**Given passage**
Judge: Gregory Keosian, Case: 20STCV10953, Date: 2023-02-02 Tentative Ruling

Case Number: 20STCV10953    Hearing Date: February 2, 2023    Dept: 61

Cross-Defendants CV Communities, LLC and Cross Ventures, LLC’s Demurrer to the First Amended Cross-Complaint of Cross-Complainant City of Palmdale is SUSTAINED without leave to amend as to the second cause of action for implied indemnification and OVERRULED as to the first cause of action for express indemnification.

**Collected material**

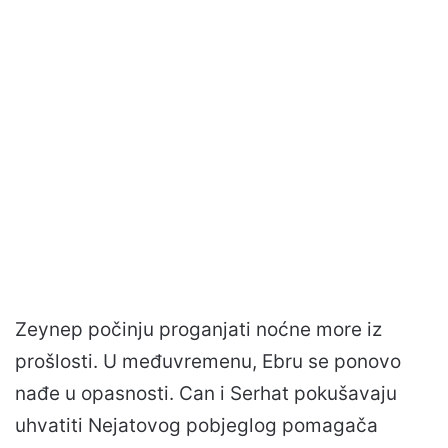
Zeynep počinju proganjati noćne more iz
prošlosti. U međuvremenu, Ebru se ponovo
nađe u opasnosti. Can i Serhat pokušavaju
uhvatiti Nejatovog pobjeglog pomagača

**What you need to do**
[A] According to the tentative ruling, as to which cause of action was the demurrer sustained without leave to amend?
[B] Rewrite the part of the tentative ruling starting with "Judge: Gregory Keosian, Case: 20STCV10953, Date: 2023-02-02" and going on through "for express indemnification.", replacing "implied" with "equitable".
[C] Pick up the tentative ruling from its last sentence and write on from there.
The listing plays no part in this work.

**Answers given**
[A] The second cause of action, for implied indemnification.

[B]
Judge: Gregory Keosian, Case: 20STCV10953, Date: 2023-02-02 Tentative Ruling

Case Number: 20STCV10953    Hearing Date: February 2, 2023    Dept: 61

Cross-Defendants CV Communities, LLC and Cross Ventures, LLC’s Demurrer to the First Amended Cross-Complaint of Cross-Complainant City of Palmdale is SUSTAINED without leave to amend as to the second cause of action for equitable indemnification and OVERRULED as to the first cause of action for express indemnification.

[C]
I.                   DEMURRER

A demurrer should be sustained only where the defects appear on the face of the pleading or are judicially noticed. (Code Civ. Pro., §§ 430.30, et seq.) In particular, as is relevant here, a court should sustain a demurrer if a complaint does not allege facts that are legally sufficient to constitute a cause of action. (See id. § 430.10, subd. (e).) As the Supreme Court held in Blank v. Kirwan (1985) Cal.3d 311: “We treat the demurrer as admitting all material facts properly pleaded, but not contentions, deductions or conclusions of fact or law. . . . Further, we give the complaint a reasonable interpretation, reading it as a whole and its parts in their context.” (Id. at p. 318; see also Hahn. v. Mirda (2007) 147 Cal.App.4th 740, 747 [“A demurrer tests the pleadings alone and not the evidence or other extrinsic matters. Therefore, it lies only where the defects appear on the face of the pleading or are judicially noticed. [Citation.]”)

 

“In determining whether the complaint is sufficient as against the demurrer … if on consideration of all the facts stated it appears the plaintiff is entitled to any relief at the hands of the court against the defendants the complaint will be held good although the facts may not be clearly stated.”  (Gressley v. Williams (1961) 193 Cal.App.2d 636, 639.)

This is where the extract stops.